▸ SUPPLIED TEXT
···
The WFE nexus is closely associated to integrated water resources management (IWRM) and has particular focus on water resources. It aims at using integrated approaches to assess investments and designs of multi-sectors while balancing objectives, values and motivations of competing parties. This affiliation however, is the source of the concept’s criticism with authors purporting that it has skewed focus on water rather than natural resources, which demeans its holistic nature (Smajgl et al., 2015; Bohensky et al., 2009). Authors such as Shah (2009) and Muller (2015) question the applicability of the concept particularly in developing countries of Africa and Asia. In their argument, the authors claim that attempts to implement the WFE nexus in developing countries impose prescriptions on resources use rather than promoting deliberate discovery of processes to manage the resources effectively and efficiently. Consequently, the success of these initiatives is slow and even sometimes regressed by poor acceptability by implementers and targeted users (Muller, 2015).

Key Terms in this Chapter

Research And Development (R&D): Activities directed towards products and processes improvements through innovation.

Water Pricing: The process of valorizing water through a public policy.

Sustainable Development Goals (SDGs): These are global goals, which were agreed upon by UN member states in 2015 and whose focus is to eradicate poverty, protect the environment and safeguard socio-economic welfare.

Climate Change: A state of change in the characteristics of weather such as its precipitation and temperature over a prolonged period due to natural or manmade causes.

Eco-Hydrologist: An individual who specialises in understanding ecological and water interactions.

Integrated Water Resources Management (IWRM): The practice that advocates for planned and collaborative development of land and water resources to optimise their productivity and improve socio-economic welfare sustainably without losing the integrity of essential ecosystems.
···
Document sources in plain text
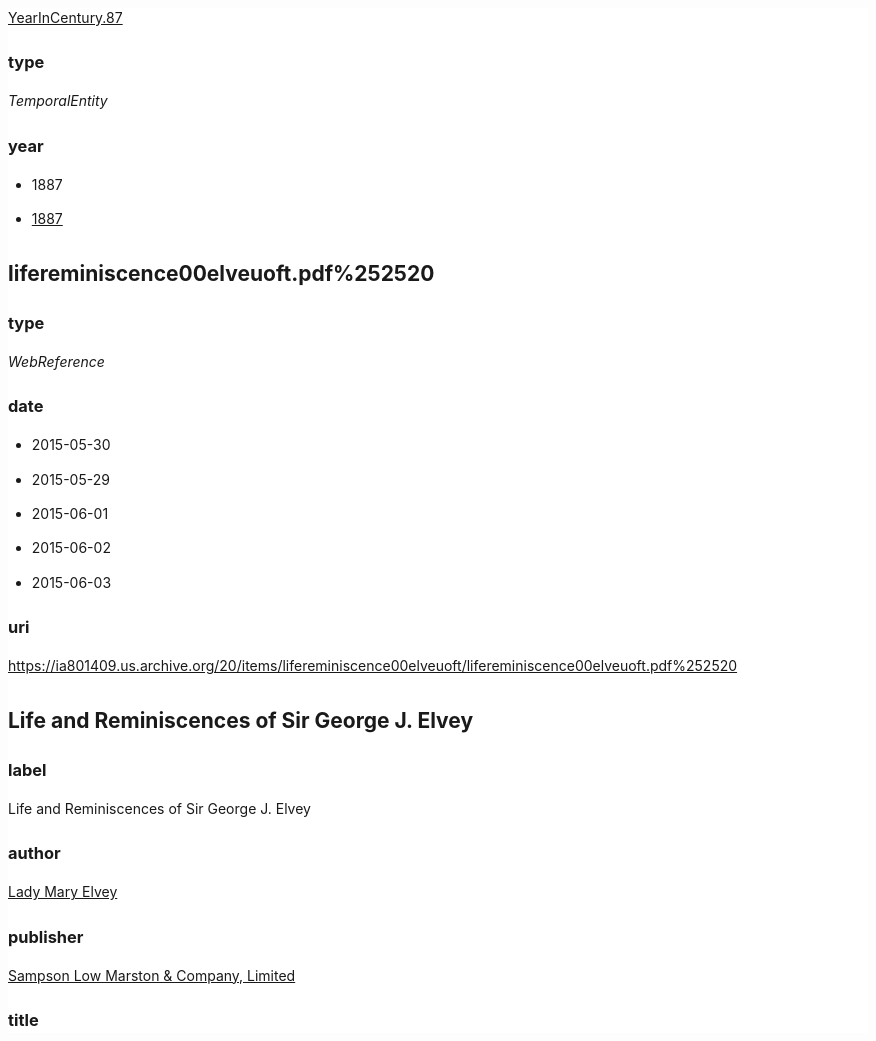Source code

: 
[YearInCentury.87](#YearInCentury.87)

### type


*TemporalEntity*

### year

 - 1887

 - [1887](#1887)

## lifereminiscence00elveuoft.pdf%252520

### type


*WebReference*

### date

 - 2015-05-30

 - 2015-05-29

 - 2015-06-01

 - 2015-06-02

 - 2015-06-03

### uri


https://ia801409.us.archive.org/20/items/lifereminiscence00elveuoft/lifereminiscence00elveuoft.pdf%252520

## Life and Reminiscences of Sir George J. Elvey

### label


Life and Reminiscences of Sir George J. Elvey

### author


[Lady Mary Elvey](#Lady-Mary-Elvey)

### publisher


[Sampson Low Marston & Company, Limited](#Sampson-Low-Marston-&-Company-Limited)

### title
···
Write out the stretch of the water nexus passage from "Climate Change: A" through "and water interactions.", switching "precipitation" to "rainfall". The items aren't required for any of this.

▸ EXERCISE OUTPUT
Climate Change: A state of change in the characteristics of weather such as its rainfall and temperature over a prolonged period due to natural or manmade causes.

Eco-Hydrologist: An individual who specialises in understanding ecological and water interactions.